الثلاثاء، 4 أغسطس 2020

ARM Co-Founder: Sale to Nvidia Would Be a Disaster

Over the past week or so, I’ve written several articles exploring the idea of an ARM sale to Nvidia and the long-term effects on the computer industry, as well as how Nvidia might ameliorate some of those concerns. According to one of ARM’x co-founders, Hermann Hauser, allowing Nvidia to buy ARM would be a disaster, as it would compromise the neutrality and ability ARM has to address the needs of multiple disparate companies and vendors.

I should note that there are new reports suggesting Nvidia might take a stake in ARM, with SoftBank still retaining a share as well. It’s not clear if these reports reflect the ongoing negotiations more accurately or if they are a response to concerns about Nvidia’s potential full ownership, but the idea of joint ownership between two or more entities has also been floated.

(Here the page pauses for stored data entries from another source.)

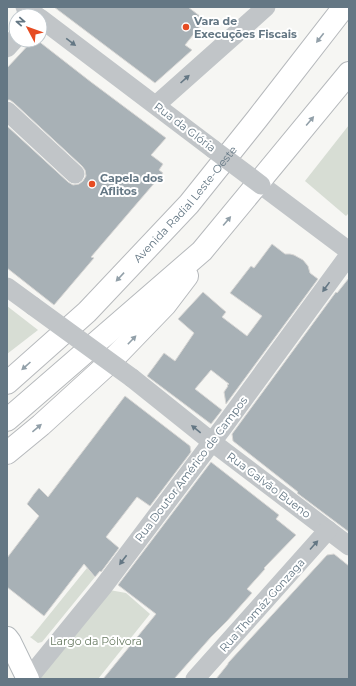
<svg xmlns="http://www.w3.org/2000/svg" width="356" height="686" font-family="Montserrat,sans-serif">
	<style>
		.green { fill: #d7ddd4 }
		.building { fill: #a8b1b6; stroke: #d8d7d5 }
		.lines { fill: none; stroke-linecap: round; stroke-linejoin: round }
		.major-casing { stroke: #b4b9bc; stroke-width: 24 }
		.highway-casing { stroke: #b6b9bc; stroke-width: 24 }
		.minor { stroke: #c1c5c8; stroke-width: 19 }
		.major { stroke: #fff; stroke-width: 22 }
		.highway { stroke: #fff; stroke-width: 22 }
		.minor-bridge { stroke: #c1c5c8; stroke-width: 19 }
		.oneway { fill: #92a0a9 }
		.oneway2 { fill: #647784 }
		.poi-dot { fill: #e64c22; stroke: #fff; stroke-width: 1.5 }
		.labels { text-anchor: middle; dominant-baseline: central; stroke-width: 4; stroke-linejoin: round; paint-order: stroke }
		.poi-label { font-size: 11px; font-weight: bold; fill: #647784; stroke: #fff; text-anchor: start }
		.street-label { font-size: 11px; fill: #647784; stroke: #fff }
		.park-label { font-size: 11px; fill: #697b63; stroke: #fff }
	</style>
	<rect width="100%" height="100%" fill="#f6f6f3"/>
	<!-- green -->
	<g class="green">
		<path d="M349 125V213L346 216 305 181Z"/>
		<path d="M7 306 38 330 7 354Z"/>
		<path d="M87 568 95 577 42 642 38 643 30 637 32 636Z"/>
		<path d="M104 589 126 593 150 614 98 679H35Z"/>
	</g>
	<!-- building -->
	<g class="building">
		<path d="M54 7H188L205 20 185 45 192 50 155 83Z"/>
		<path d="M33 40H37L91 82 166 138 151 155 163 164 159 170 163 173 91 257 94 258 54 305 7 268V126L68 182 73 185 79 184 83 181 86 176 85 170 82 166 14 103 10 100H7V68Z"/>
		<path d="M272 244 285 254H290L294 255 303 260 308 266 310 273 318 279 226 404 224 392 228 386 227 385 229 384 211 370 195 389 222 410 211 424 147 376 164 353 175 361 194 333 178 319 203 292 226 312 222 317 247 336 262 316 230 293 251 266 254 268Z"/>
		<path d="M349 278V532L297 493 298 492 233 441 232 434 336 292 337 293Z"/>
		<path d="M125 396 190 446 191 452 150 506 137 497 106 537 119 548 101 572 100 571 95 577 84 564 44 616 7 587V558L39 516 27 504 34 494 39 488 48 497Z"/>
		<path d="M211 462 279 515 276 519 296 535 264 568 265 569 247 589 252 593 227 621 211 637 174 679H103L156 614 118 585Z"/>
		<path d="M334 554 349 566V679H216L228 664V663L327 555Z"/>
	</g>
	<g class="lines">
		<defs>
			<path id="major" d="M7 638 10 642 28 679"/>
			<g id="highway">
				<path id="s1" d="M7 383 87 312 189 204 257 119 344 7"/>
				<path d="M7 420 202 251 349 73"/>
				<path d="M7 453 41 425 108 364 165 305 187 276"/>
			</g>
		</defs>
		<!-- major casing -->
		<use href="#major" class="major-casing"/>
		<!-- highway casing -->
		<use href="#highway" class="highway-casing"/>
		<!-- minor -->
		<g class="minor">
			<path d="M25 7 37 16"/>
			<path d="M40 18 213 149"/>
			<path d="M7 48 16 38"/>
			<path d="M156 105 266 7"/>
			<path d="M7 111 75 174"/>
			<path d="M261 185 349 251"/>
			<path d="M7 287 33 306"/>
			<path d="M132 378 212 442 349 546"/>
			<path d="M28 679 103 587 224 426 349 255"/>
			<path d="M195 679 328 530"/>
		</g>
		<!-- major -->
		<use href="#major" class="major"/>
		<!-- highway -->
		<use href="#highway" class="highway"/>
		<!-- minor-bridge -->
		<g class="minor-bridge">
			<path d="M213 149 261 185"/>
			<path d="M33 306 132 378"/>
		</g>
	</g>
	<!-- one-way arrows -->
	<defs><path id="oneway-solid" d="M-6-.8H1V-3.2L6.5 0L1 3.2V.8H-6Z"/></defs>
	<g class="oneway">
		<use href="#oneway-solid" transform="translate(320 38) rotate(128)"/>
		<use href="#oneway-solid" transform="translate(310 121) rotate(-50)"/>
		<use href="#oneway-solid" transform="translate(227 221) rotate(-50)"/>
		<use href="#oneway-solid" transform="translate(120 277) rotate(133)"/>
		<use href="#oneway-solid" transform="translate(132 340) rotate(-46)"/>
		<use href="#oneway-solid" transform="translate(26 366) rotate(138)"/>
		<use href="#oneway-solid" transform="translate(37 428) rotate(-40)"/>
	</g>
	<g class="oneway2">
		<use href="#oneway-solid" transform="translate(71 42) rotate(37)"/>
		<use href="#oneway-solid" transform="translate(185 79) rotate(-42)"/>
		<use href="#oneway-solid" transform="translate(326 287) rotate(126)"/>
		<use href="#oneway-solid" transform="translate(196 429) rotate(-141)"/>
		<use href="#oneway-solid" transform="translate(314 545) rotate(-48)"/>
		<use href="#oneway-solid" transform="translate(123 560) rotate(127)"/>
	</g>
	<!-- markers -->
	<g class="poi-dot">
		<circle cx="186" cy="27" r="4"/>
		<circle cx="92" cy="184" r="4"/>
	</g>
	<g class="labels">
		<!-- poi labels -->
		<g class="poi-label">
			<text x="194" y="21">Vara de<tspan x="194" dy="13">Execuções Fiscais</tspan></text>
			<text x="100" y="178">Capela dos<tspan x="100" dy="13">Aflitos</tspan></text>
		</g>
		<!-- street labels -->
		<g class="street-label">
			<text transform="translate(185 127) rotate(37)">Rua da Glória</text>
			<text stroke="none"><textPath href="#s1" startOffset="253">Avenida Radial Leste-Oeste</textPath></text>
			<text transform="translate(191 469) rotate(-53)">Rua Doutor Américo de Campos</text>
			<text transform="translate(269 485) rotate(37)">Rua Galvão Bueno</text>
			<text transform="translate(262 605) rotate(-48)">Rua Thomáz Gonzaga</text>
		</g>
		<!-- park labels -->
		<g class="park-label">
			<text x="96" y="641">Largo da Pólvora</text>
		</g>
	</g>
	<!-- border -->
	<rect width="356" height="686" fill="none" stroke="#647784" stroke-width="16"/>
	<!-- north arrow -->
	<g transform="translate(28 28) rotate(311)"><circle r="19" fill="#ffffff" stroke="#c1c9ce"/>
	<path d="M0-3L7 15L0 10L-7 15Z" fill="#e64c22"/>
	<text y="-6" font-size="11" font-weight="bold" text-anchor="middle" fill="#647784">N</text>
	</g>
</svg>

“It’s one of the fundamental assumptions of the ARM business model that it can sell to everybody,” Dr. Hauser told the BBC.

“The one saving grace about Softbank was that it wasn’t a chip company, and retained ARM’s neutrality. If it becomes part of Nvidia, most of the licensees are competitors of Nvidia, and will of course then look for an alternative to ARM.”

Dr. Hauser opposed the sale of ARM to SoftBank in 2016 and noted he does not believe Nvidia would keep R&D focused in Cambridge if it bought the company. He argues that the UK government should help raise funds to bring ARM back to native ownership within the UK.

The first issue over competitive licensing is more relevant to our discussions than whether or not the UK should re-assert ownership over ARM for strategic or national prestige, so we’ll focus there. It’s true that Nvidia owning ARM could create tension with potential licensees. It’s also true that historically, Nvidia has preferred to develop and extend its own technology in-house rather than offering it up under broad and favorable licensing terms. But Nvidia has never attempted to buy a company like ARM, either, and regulators worldwide would undoubtedly require the company to agree to certain conditions as a requirement for buying the company in the first place.

While Dr. Hauser is concerned that Nvidia’s purchase would send rivals streaming to other archictures, it’s not clear what other architecture they could reasonably adopt. Android used to formally support MIPS, but the last builds linked on MIPS.com are for JellyBean (4.2.1). x86 CPUs haven’t been supported on Android since Intel withdrew from the market and AMD shows no signs of planning to enter it. RISC-V wouldn’t be problematic to support with four-year-old Android based on Dalvik, but multiple software authors online have attested to the difficulty of porting ART for a different ISA. The Android Runtime (ART) translates application bytecode into native instructions for runtime environment execution and would have to be rewritten for RISC-V instead of ARM. This is a substantial practical barrier to shifting the Android ecosystem to a different CPU family.

What all of this suggests is that any attempt by Nvidia to buy ARM is going to come with enough package to safeguard the rights of companies and the entire mobile ecosystem that depends on the CPU family. The degree to which this becomes a good thing or a bad one, in turn, depends on Nvidia’s willingness to commit to a licensing and business model that protects the global infrastructure that depends on ARM in the first place. While it’s true that Nvidia is going to be a competitor of some of the ARM licensees that emerge, at the moment, the CPUs and SoCs that NV is building are intended for the self-driving vehicle market and other fairly niche AI/ML tasks. Without more clarity on where and how Nvidia intends to compete if it buys ARM, it’s difficult to assess the risk to other firms. Right now, not much that Nvidia is building directly threatens the work Samsung, Qualcomm, or MediaTek are doing in mobile.